“Corruption alone is estimated to cost the EU economy €120bn per year, just a little less than the annual budget of the European Union” is perhaps the most shocking finding from the EU anti-corruption report, released on the 3rd of February by the European Commission.
The report, the first in a new series of biennial studies on this matter, raised eyebrows across the continent for both the sheer level of corruption and the public’s perception of it. Corruption has numerous effects: it increases inequality by granting the rich better services whilst depriving the poor; it reduces economic efficiency by levying a de facto tax on any major project – the proceeds only benefiting individuals and not the state; it subverts laws and fairness among others.
74 per cent of Europeans believe that this disease is infecting their country whilst “over two thirds believe that political parties aren’t transparent enough in their funding”. Around Europe the major political parties are losing their support. Citizens grow tired of the cronyism that infects every country of this continent. Despite the fact that only 8 per cent of respondents claimed to have personally experienced a case of corruption (bribery or similar), the majority are still convinced.
According to the British Parliament, “90 per cent of MPs are university graduates, compared with 20 per cent across the adult population” and “more than one-third of MPs elected in 2010 attended fee paying schools…compared with less than 10 per cent of the adult population”. In Britain, and indeed in the rest of Europe, the privileged rule, manage companies, and have attended the same establishments. Ordinary people are so convinced of corruption not due to direct bribe taking, but because of indirect corruption, using connections and friends to advance which are made at these elitist establishments – oneself above the rest.

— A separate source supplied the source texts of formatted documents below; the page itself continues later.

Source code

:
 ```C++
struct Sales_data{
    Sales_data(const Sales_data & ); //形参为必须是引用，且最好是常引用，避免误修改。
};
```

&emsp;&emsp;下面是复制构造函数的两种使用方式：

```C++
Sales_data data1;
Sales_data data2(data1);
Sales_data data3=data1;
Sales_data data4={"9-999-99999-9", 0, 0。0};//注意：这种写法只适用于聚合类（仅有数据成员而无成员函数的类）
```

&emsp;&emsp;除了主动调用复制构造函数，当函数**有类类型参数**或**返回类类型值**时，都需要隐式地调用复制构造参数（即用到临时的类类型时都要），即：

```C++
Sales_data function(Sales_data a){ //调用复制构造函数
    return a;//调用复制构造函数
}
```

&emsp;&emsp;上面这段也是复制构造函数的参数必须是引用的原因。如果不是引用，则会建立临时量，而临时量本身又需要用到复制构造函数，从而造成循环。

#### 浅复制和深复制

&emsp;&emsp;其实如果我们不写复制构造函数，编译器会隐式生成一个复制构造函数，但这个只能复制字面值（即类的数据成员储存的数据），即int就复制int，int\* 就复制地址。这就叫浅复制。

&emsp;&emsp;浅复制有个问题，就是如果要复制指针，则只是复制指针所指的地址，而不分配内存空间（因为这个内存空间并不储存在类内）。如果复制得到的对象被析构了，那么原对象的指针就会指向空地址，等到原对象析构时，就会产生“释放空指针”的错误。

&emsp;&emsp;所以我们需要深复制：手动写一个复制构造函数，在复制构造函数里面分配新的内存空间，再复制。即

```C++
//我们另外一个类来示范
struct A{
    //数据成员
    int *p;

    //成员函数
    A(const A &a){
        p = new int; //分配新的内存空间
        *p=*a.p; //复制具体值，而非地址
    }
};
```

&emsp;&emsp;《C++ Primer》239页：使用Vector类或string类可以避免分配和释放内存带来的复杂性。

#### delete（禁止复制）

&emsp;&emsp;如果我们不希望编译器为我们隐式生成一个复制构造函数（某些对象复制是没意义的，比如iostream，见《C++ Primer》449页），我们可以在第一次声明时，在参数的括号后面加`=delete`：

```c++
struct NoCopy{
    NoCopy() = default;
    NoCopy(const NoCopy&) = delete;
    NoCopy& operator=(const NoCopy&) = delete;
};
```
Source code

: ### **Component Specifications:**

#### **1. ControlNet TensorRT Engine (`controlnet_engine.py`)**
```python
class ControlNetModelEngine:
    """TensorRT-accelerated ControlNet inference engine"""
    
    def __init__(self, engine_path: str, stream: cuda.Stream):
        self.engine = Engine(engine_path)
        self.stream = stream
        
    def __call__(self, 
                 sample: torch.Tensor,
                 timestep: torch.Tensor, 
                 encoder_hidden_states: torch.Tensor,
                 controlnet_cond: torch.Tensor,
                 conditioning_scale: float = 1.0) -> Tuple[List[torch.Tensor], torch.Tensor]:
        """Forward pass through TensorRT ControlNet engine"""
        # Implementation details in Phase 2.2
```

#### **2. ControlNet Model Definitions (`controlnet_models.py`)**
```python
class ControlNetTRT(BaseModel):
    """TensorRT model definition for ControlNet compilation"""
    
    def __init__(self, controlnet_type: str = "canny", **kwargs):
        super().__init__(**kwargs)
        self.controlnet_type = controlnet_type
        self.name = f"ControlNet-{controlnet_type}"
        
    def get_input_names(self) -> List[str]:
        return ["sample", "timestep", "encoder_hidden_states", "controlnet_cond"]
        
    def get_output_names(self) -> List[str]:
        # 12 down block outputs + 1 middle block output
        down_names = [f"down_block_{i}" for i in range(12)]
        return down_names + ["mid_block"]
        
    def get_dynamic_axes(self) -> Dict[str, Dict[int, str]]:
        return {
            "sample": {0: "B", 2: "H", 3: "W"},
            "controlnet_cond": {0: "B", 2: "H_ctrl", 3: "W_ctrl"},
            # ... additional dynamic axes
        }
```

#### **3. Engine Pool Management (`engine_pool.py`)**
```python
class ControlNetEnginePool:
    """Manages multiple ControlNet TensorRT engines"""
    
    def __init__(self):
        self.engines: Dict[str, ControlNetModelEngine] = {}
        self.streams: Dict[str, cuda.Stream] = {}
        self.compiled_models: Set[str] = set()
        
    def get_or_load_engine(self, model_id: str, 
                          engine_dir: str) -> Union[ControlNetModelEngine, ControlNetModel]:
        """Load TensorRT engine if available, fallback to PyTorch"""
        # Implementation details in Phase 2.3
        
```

This might help to explain why more than 4 out of 10 firms find corruption to be an impediment to doing business. Though direct corruption may only affect small areas of the EU, indirect affects the majority. This adversely affects any non-incumbent businesses. As an association that prides itself allowing any individual or business to work or operate wherever it pleases within its area, its inability to eradicate this pest is problematic.
Europe was long supposed to be rid of this evil, though jokes and stories were often told about how having the right ‘connections’ is the most important thing. The headline figure, that corruption costs Europe €120bn per year, is only the realisation of this attitude. The worry is that it caused so much shock.
Despite almost 64 per cent of British people believing corruption to be a problem it has never featured as a prominent electoral issue. A similar trend has been repeated across Europe, on average “only 23 per cent of people felt their government was effective at fighting corruption”. This report has already created much discussion about a hitherto accepted subject, a unique ‘custom’ to some countries, but it remains to be seen whether any actions will arise from the words.